Kamis, 20 Juni 2013

LPTK dan Pedagogik Kritis



PPG bukan jawaban menciptakan guru kritis

Wacana pendidikan kritis sudah cukup lama, namun kenyataannya banyak lembaga pendidikan yang mencetak tenaga kependidikan "belum familiar" dengan hal ini karena dianggap kekiri-kirian. Namun, ketika mencermati bahwa masih banyak tenaga pendidik yang belum profesional, kurang kreatif dan kritis karena lebih banyak terjebak pada persoalan rutinitas dan cenderung mekanik, dan menunggu perintah dari atasan, boleh jadi salah satu penyebabnya adalah wadah yang menggodok mereka (LPTK) juga tidak jauh dari tampilan outputnya (guru). Bertolak dari kenyataan ini, ada sisi positif yang dapat dikembangkan dari paradigma pedagogi kritis ketika membentuk LPTK agar pendidik yang dihasilkan juga kritis. Paktik pendidikan keguruan kita mestinya bergerak menuju menciptakan guru-guru sebagai intelektual transformatif. Akan tetapi, tiba-tiba muncul PPG yang makin menjauhkan praktik pendidikan guru yang ada sekarang ini dari ideal guru yang berkualitas. Walaupun begitu kita memang mesti mengakui, praktik pendidikan keguruan sekarng memang tidak ideal.

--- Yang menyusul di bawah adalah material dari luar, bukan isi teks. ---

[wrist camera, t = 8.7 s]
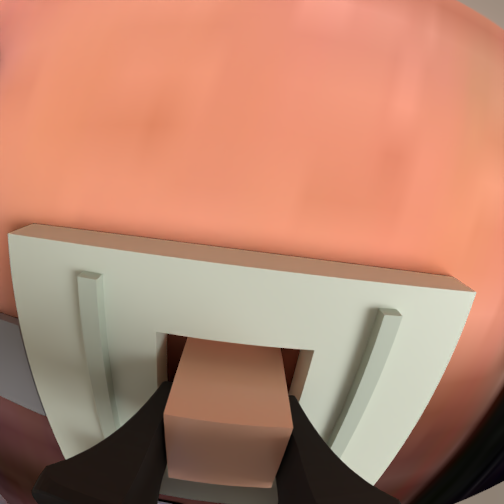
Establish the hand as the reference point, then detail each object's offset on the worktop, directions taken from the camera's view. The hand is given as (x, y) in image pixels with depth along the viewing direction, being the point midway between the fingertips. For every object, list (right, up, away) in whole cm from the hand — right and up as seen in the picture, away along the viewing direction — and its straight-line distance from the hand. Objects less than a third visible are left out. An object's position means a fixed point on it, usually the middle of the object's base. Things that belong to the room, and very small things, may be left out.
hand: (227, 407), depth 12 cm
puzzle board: (0, -1, +3) cm, 3 cm away
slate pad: (-15, 0, +2) cm, 15 cm away
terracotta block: (0, +1, +2) cm, 2 cm away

Satu hal yang tidak boleh dilupakan oleh para perumus LPTK adalah bahwa guru profesional hanya akan muncul dari LPTK profesional. Untuk itu, pertimbangan guru ideal harus diperhatikan ketimbang pertimbangan pragmatis, sebab sudah muncul kecenderungan di antara guru menempuh jenjang S1 karena alasan pragmatis, yang ditandai dengan pemilihan program studi yang sama sekali tidak berhubungan dengan profesinya. Bagi guru berkualitas, perubahan sebuah kurikulum tidak menjadi persoalan, sebab baginya kurikulum hanya sekedar alat, yang terpenting bagaimana alat itu digunakan. Bahkan, menurut John Dewey guru pada dasarnya adalah pembuat kurikulum.

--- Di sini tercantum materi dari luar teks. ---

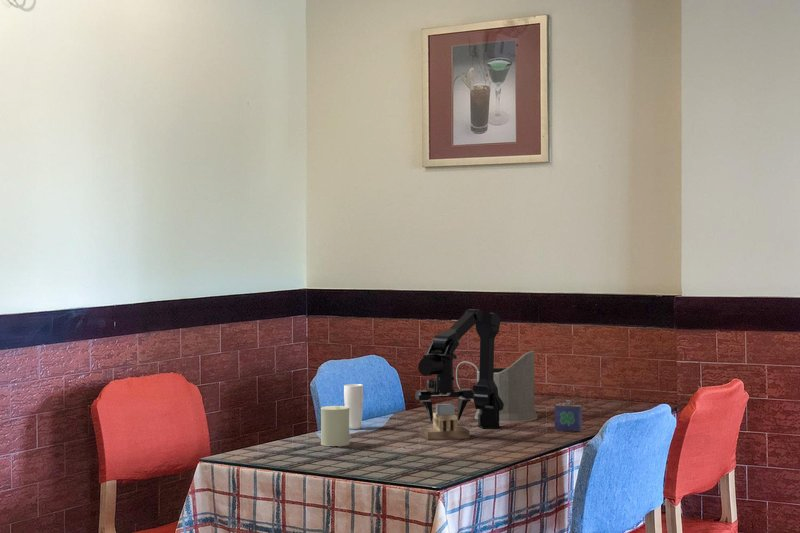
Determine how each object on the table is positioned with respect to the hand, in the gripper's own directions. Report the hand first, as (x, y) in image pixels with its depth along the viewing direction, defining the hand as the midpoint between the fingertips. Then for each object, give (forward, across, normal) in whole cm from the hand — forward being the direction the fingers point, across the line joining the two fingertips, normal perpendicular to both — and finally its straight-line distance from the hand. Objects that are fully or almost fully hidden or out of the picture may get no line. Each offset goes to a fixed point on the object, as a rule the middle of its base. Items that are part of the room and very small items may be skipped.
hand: (444, 420), depth 325 cm
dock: (+5, 0, 0) cm, 5 cm away
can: (+6, +37, +4) cm, 38 cm away
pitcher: (+6, -30, -39) cm, 50 cm away
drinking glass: (+6, +26, -25) cm, 36 cm away
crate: (-2, 0, 0) cm, 2 cm away
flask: (+6, -43, 0) cm, 43 cm away
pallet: (+3, 0, 0) cm, 3 cm away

Untuk mencetak guru berkualitas, penuh inovasi dan kreatifitas, LPTK perlu mempertimbangkan paradigma pedagogi kritis yang dilsebutkan oleh Jean Anyon, Paulo Freire dan Henry Giroux. Mereka berpendapat bahwa pendidikan pada dasarnya merupakan bentuk kritik sosial dan kultural. Salah satu tujuan pendidikan adalah rekonstruksi sosial. Lembaga pendidikan merupakan media yang diharapkan mampu memperbaiki dan mengkritisi berbagai persoalan yang muncul di masyarakat yang diakibatkan oleh faktor ekonomi, politik, dan budaya. Karena itu, berbagai persoalan yang berkembang dalam realitas sosial  dibawa ke ruang kelas untuk dikritisi. Hasil pembahasan ini kemudian ditawarkan dan dilaksanakan sebagai alternatif pemecahan. Proses ini tidak akan berjalan secara maksimal jika tidak ada kesadaran kritis dari pelaksana pendidikan terutama guru dan peserta didik.

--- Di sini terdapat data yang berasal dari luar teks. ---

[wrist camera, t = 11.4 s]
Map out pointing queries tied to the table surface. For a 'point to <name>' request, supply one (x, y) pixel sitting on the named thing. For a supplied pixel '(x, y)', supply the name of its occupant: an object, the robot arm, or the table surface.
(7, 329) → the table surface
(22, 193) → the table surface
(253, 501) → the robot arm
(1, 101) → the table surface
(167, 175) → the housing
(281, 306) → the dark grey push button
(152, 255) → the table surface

Eksistensi seseorang sangat terkait dengan masyarakat yang lebih luas baik dalam lingkup keluarga, masyarakat, ataupun lembaga pendidikan. Artinya, kesadaran seseorang pada dasarnya merupakan cermin kesadaran kolektif yang dibentuk antara lain melalui keluarga, masyarakat, dan sekolah. Sebab, dia belajar dari orang di sekitarnya. Dalam konteks pedagogi kritis, tidak berkualitasnya pendidikan dan SDM guru lebih disebabkan oleh faktor struktural atau kultural. Untuk itu, proses pendidikan adalah upaya untuk ‘menyadarkan’ seseorang tentang kondisi dia yang sebenarnya (fakta sosial). Fakta sosial tidak pernah dapat dipisahkan dengan ranah nilai. Ini berarti bahwa berbagai aktifitas yang terjadi dalam kehidupan sehari-hari merupakan perwujudan atau cermin nilai dari sang pelaku. Karena itu, ada hubungan yang erat antara tindakan dengan nilai, antara guru dan murid. Hubungan tersebut tidak tentatif dan seringkali dimediasi oleh lingkaran produksi, konsumsi, dan relasi sosial. Untuk itu, pembacaan kritis terhadap sebuah fakta sosial harus selalu dilakukan dengan cara berkomunikasi.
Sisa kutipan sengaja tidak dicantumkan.